■ PASSAGE SHOWN ■
An examination of these topics can be framed in more specific terms by our recent professional endeavors as Latin American Studies librarians. Discussion at the Future of Area Studies Librarianship Workshop held at Indiana University in October 2013 addressed the fact that the focus on globalization in higher education requires a deep and broad understanding of all cultures and societies, which translates in a greater demand for international resources. What is the impact on globalized campuses and how will this fact influence the support for area and international collections and services?
This five-day conference will include three days of panel presentations, preceded by two days of roundtables alongside our traditional business meetings. The roundtables will provide a forum to continue the dialog of the workshop aforementioned and the roundtable “The Impact of Campus Internationalization on the Research Library” at SALALM 60 (2015). Because we want this conversation to permeate into discussions outside the realm of librarianship, the conference organizers will invite other stakeholders, e.g., area studies program administrators, faculty, doctoral students, and publishers to participate in SALALM 61. Special attention will be given to the foreseeable consequences of these trends in scholarly research, teaching, and librarianship, along with the strategies that librarians may develop in collaboration with other participants in the field to meet these challenges.

■ STUDY MATERIAL ■

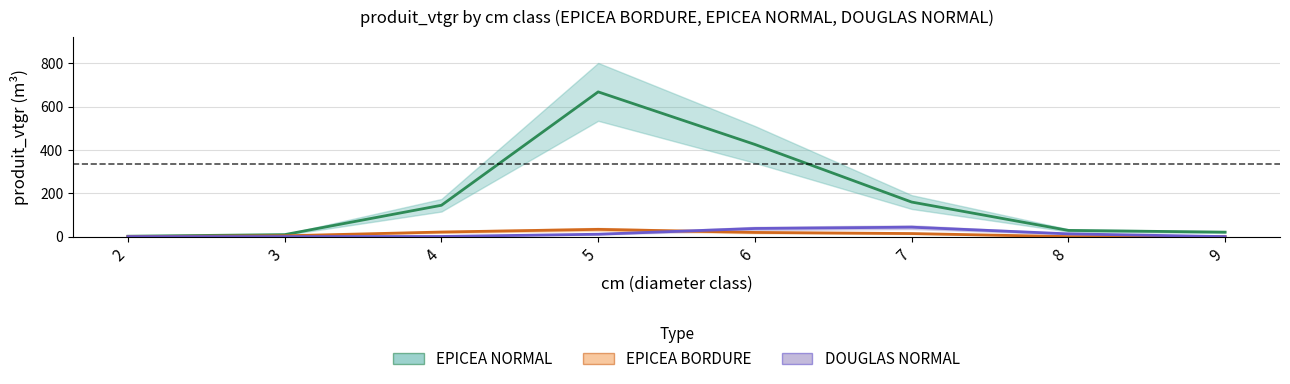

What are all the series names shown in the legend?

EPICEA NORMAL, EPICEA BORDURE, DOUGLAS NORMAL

==

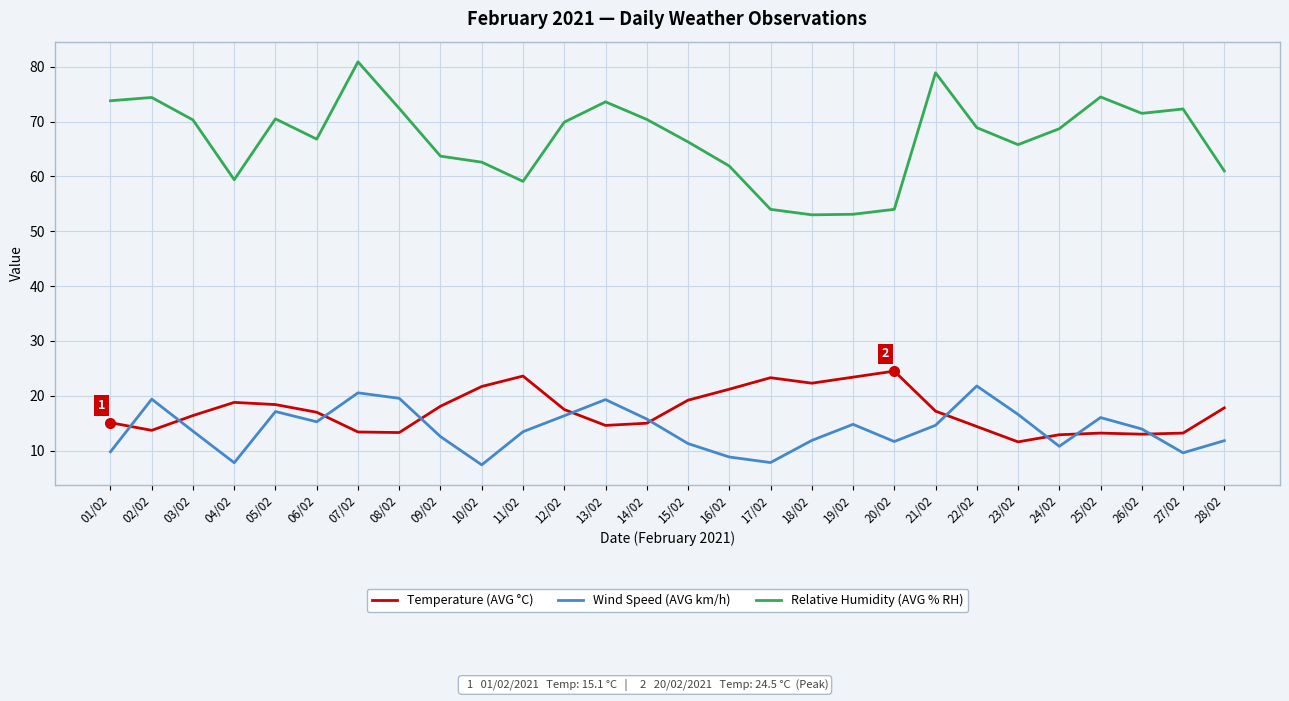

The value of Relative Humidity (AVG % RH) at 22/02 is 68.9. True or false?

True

==

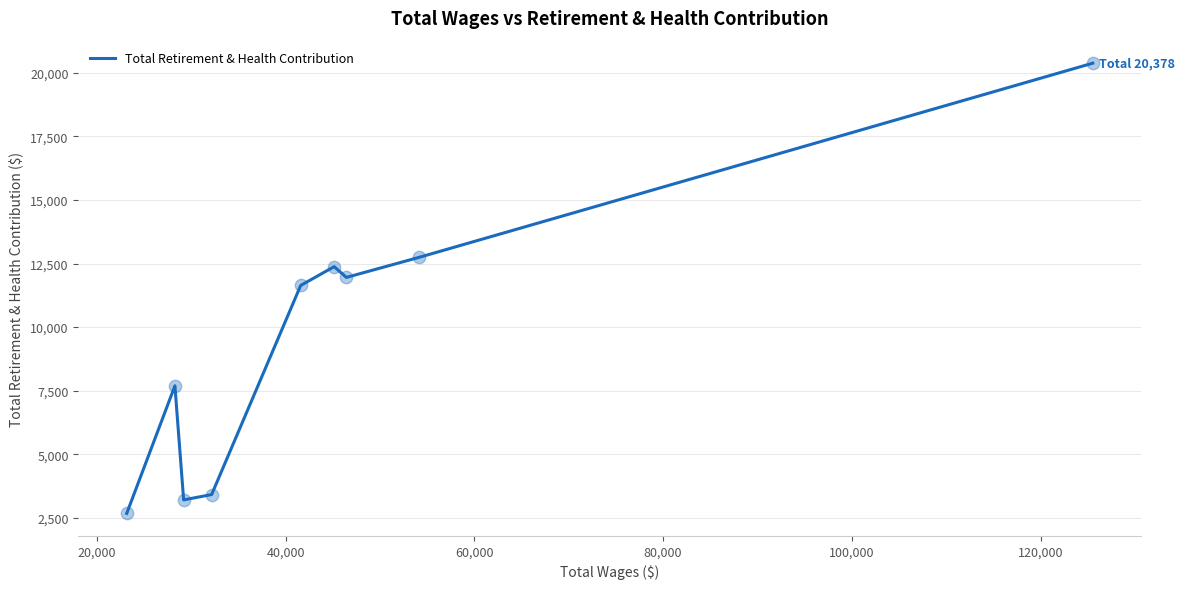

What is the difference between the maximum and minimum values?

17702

■ REQUIRED ACTIONS ■
a: In the SALALM 61 conference announcement, why will the organizers invite area studies program administrators, faculty, doctoral students, and publishers to take part? Answer in one to three sentences.
b: Write a continuation of the SALALM 61 conference announcement, starting after its final sentence.
The items come from a different source than the SALALM 61 conference announcement.

■ ANSWERS FOR THIS EXERCISE ■
a: The organizers will invite them because they want the conversation about campus internationalization and area studies to carry over into discussions outside the realm of librarianship.

b:
Each round table will consist of five invited individuals, each one representing one of the aforementioned stakeholders. Each table will focus on a given topic established by a set of questions prepared by the conference organizers. The dialogue will also embrace audience participation.
We are seeking for proposals for panels or panel presentations. Panels will include scholarly presentations related to the conference theme and will also include papers on practical issues of librarianship and archival management related to the topic.
Topics of discussion for panels and individual presentations may include, all within the context of Latin American, Caribbean, and Iberian Studies:
- Overlapping matters of ethnic, racial and/or national identities in the cultural sphere.
- Neocolonialism in the economic sphere and the consequences for research libraries and archives.
- Hegemony in North-South dynamics and their effect in the publishing and library worlds.
- The influence of the digital age on scholarship in this area.
- The evolution of Global and International Studies.
- The resilience of Latin American, Caribbean, and Iberian Studies within the context of globalization, its changes and innovations.